Sensitivity illustration at initial conditions

Table 1 describes the comparison results of the average value and standard deviation of the method in this paper and the traditional simulated fishing method.

Table 1 Performance comparison results of method proposed in this article and traditional methods

Analysis of Table 1 displays that the process in this paper can accurately obtain the global optimal value of all chaotic parameters, and the optimization performance is particularly special stable. However, the traditional simulation fishing method can only find the optimal value of Lyapunov exponent, which leads to poor optimization performance (Hamdi and Abie 2014; Li et al. 2018).

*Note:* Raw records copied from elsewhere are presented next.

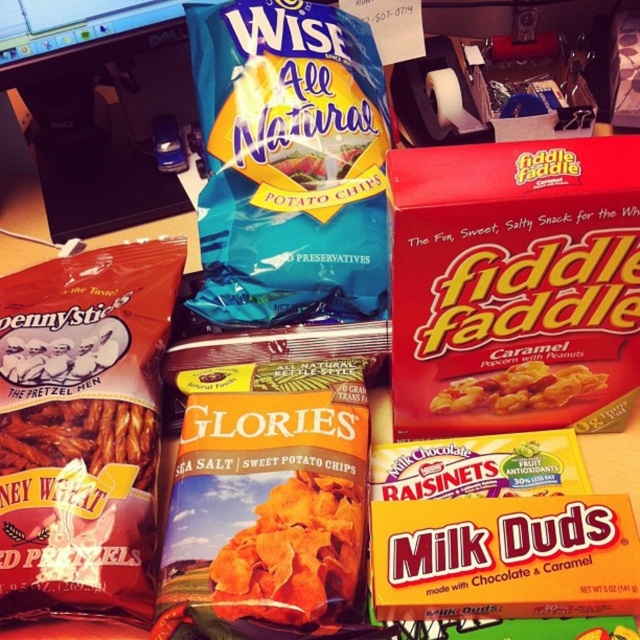
The image size is (640, 640). In order to click on red cardboard box at upper right in this screenshot , I will do `click(515, 285)`.

Does point (589, 173) come closer to viewer compared to point (589, 394)?

That is True.

Is point (600, 173) positioned before point (522, 376)?

Yes, point (600, 173) is in front of point (522, 376).

Locate an element on the screen. red cardboard box at upper right is located at coordinates (515, 285).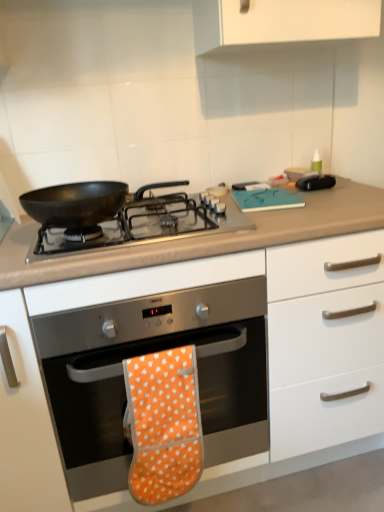
Question: Should I look upward or downward to see white matte cabinet at center?

Choices:
 (A) down
 (B) up

Answer: (A)

Question: Does orange fabric oven mitt at center come in front of white matte cabinet at center?

Choices:
 (A) yes
 (B) no

Answer: (B)

Question: Is orange fabric oven mitt at center bigger than white matte cabinet at center?

Choices:
 (A) no
 (B) yes

Answer: (A)

Question: From a real-world perspective, does orange fabric oven mitt at center sit lower than white matte cabinet at center?

Choices:
 (A) no
 (B) yes

Answer: (B)

Question: Is orange fabric oven mitt at center positioned with its back to white matte cabinet at center?

Choices:
 (A) no
 (B) yes

Answer: (B)

Question: Is orange fabric oven mitt at center surrounding white matte cabinet at center?

Choices:
 (A) no
 (B) yes

Answer: (A)

Question: Is orange fabric oven mitt at center facing towards white matte cabinet at center?

Choices:
 (A) no
 (B) yes

Answer: (B)

Question: Is orange fabric oven mitt at center positioned with its back to white matte cabinet at center?

Choices:
 (A) no
 (B) yes

Answer: (B)

Question: Is orange fabric oven mitt at center facing towards white matte cabinet at center?

Choices:
 (A) yes
 (B) no

Answer: (A)

Question: Does orange fabric oven mitt at center appear on the left side of white matte cabinet at center?

Choices:
 (A) no
 (B) yes

Answer: (B)

Question: From a real-world perspective, does orange fabric oven mitt at center sit lower than white matte cabinet at center?

Choices:
 (A) no
 (B) yes

Answer: (B)

Question: Is orange fabric oven mitt at center to the right of white matte cabinet at center from the viewer's perspective?

Choices:
 (A) yes
 (B) no

Answer: (B)

Question: Considering the relative sizes of orange fabric oven mitt at center and white matte cabinet at center in the image provided, is orange fabric oven mitt at center thinner than white matte cabinet at center?

Choices:
 (A) no
 (B) yes

Answer: (B)

Question: From the image's perspective, is white matte cabinet at center located above matte black pan at center?

Choices:
 (A) yes
 (B) no

Answer: (B)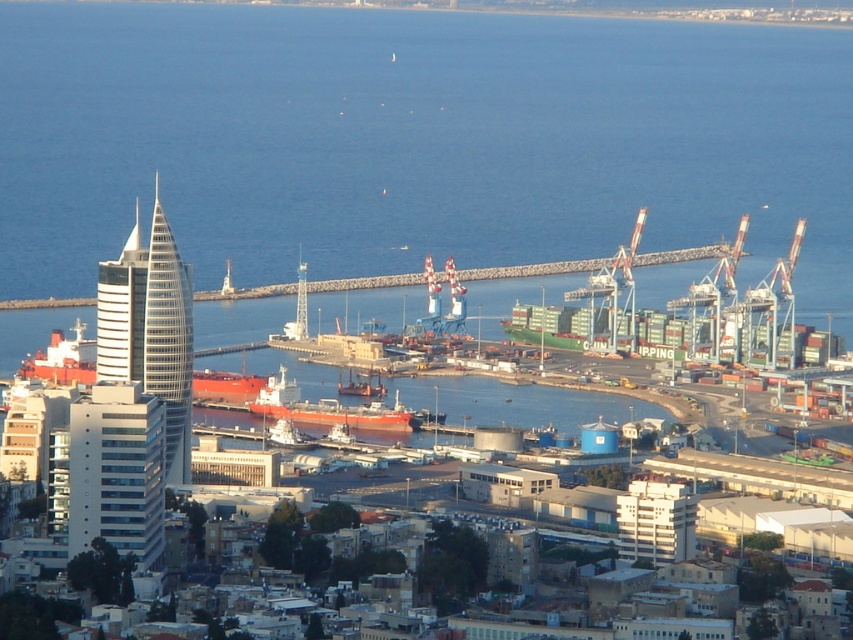
You are a crane operator at the port and need to move a container from the matte orange ship at center to the blue water at center. The crane can reach up to 50 meters. Can you safely move the container using the crane?

The distance between the matte orange ship at center and the blue water at center is 52.50 meters, which exceeds the crane operator can reach up to 50 meters. Therefore, the crane cannot safely move the container to the blue water at center.

You are standing at the point marked by the coordinates point (415, 141) in the port scene. What do you see directly below you?

The point (415, 141) marks blue water at center, so you are directly above the blue water at center.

Table 2 describes the comparison outcomes of the iteration number and running time of the technique in this paper and the traditional simulated fishing method. More elaborative comparison of these values is done in Fig. 4 for clear understanding. The mathematical modelling through computer simulation, which is performed on a computer, and intended to estimate the behavior of or the result of a real world or actual framework. The experimental analysis shows that the proposed method has a high optimization capability. The simulation experiment results show that the proposed method has high optimization ability. The selection operation is completed through the fitness ratio method and the optimal retention strategy. The population is processed through selection, crossover, and mutation operators. This proposed chaotic model based on genetic algorithm, analyzes and extracts the correlation dimension, the largest Lyapunov exponent, and the time series.

Table 2 Comparison outcomes of the operation efficiency of technique projected in this article and the traditional method
Fig. 4
figure 4

Comparative analysis of different parameters of the proposed method and the traditional method

Analysis of Fig. 4 displays that the technique in this paper can quickly converge to the global extreme every time, while the traditional simulated fishing method is both as there are precocious or local optimal situations. The running period of the technique in this paper is only about half of the traditional simulated fishing method, which verifies the efficiency of the method presented in this paper.

6 Conclusion

This paper proposes a big data chaotic model optimization calculation method based on an improved genetic algorithm, which overcomes the shortcomings that the big data chaos model optimization calculation process cannot achieve the global optimization and has uncertain factors. The selection operation is completed through the fitness ratio method and the optimal retention strategy. The population is processed through selection, crossover, and mutation operators. The square term and penalty function of the input control are introduced in the function to find the optimal index and fitness function. By implementing the improved genetic algorithm to optimize the correlation dimension, Lyapunov exponent, and time series, the system presents higher improvement. The experimental analysis displays that the method projected can quickly cover the global extreme every time, while the traditional simulated fishing method is both as there are precocious or local optimal situations. The method proposed in this article achieves average running time of 0.85 for correlation dimension, 0.74 for Lyapuno index and 0.76 for time series entropy, thereby outperforming the traditional method. Thus, the running time of the method in this paper is about half of the traditional simulated fishing method, which verifies the efficiency of the proposed method.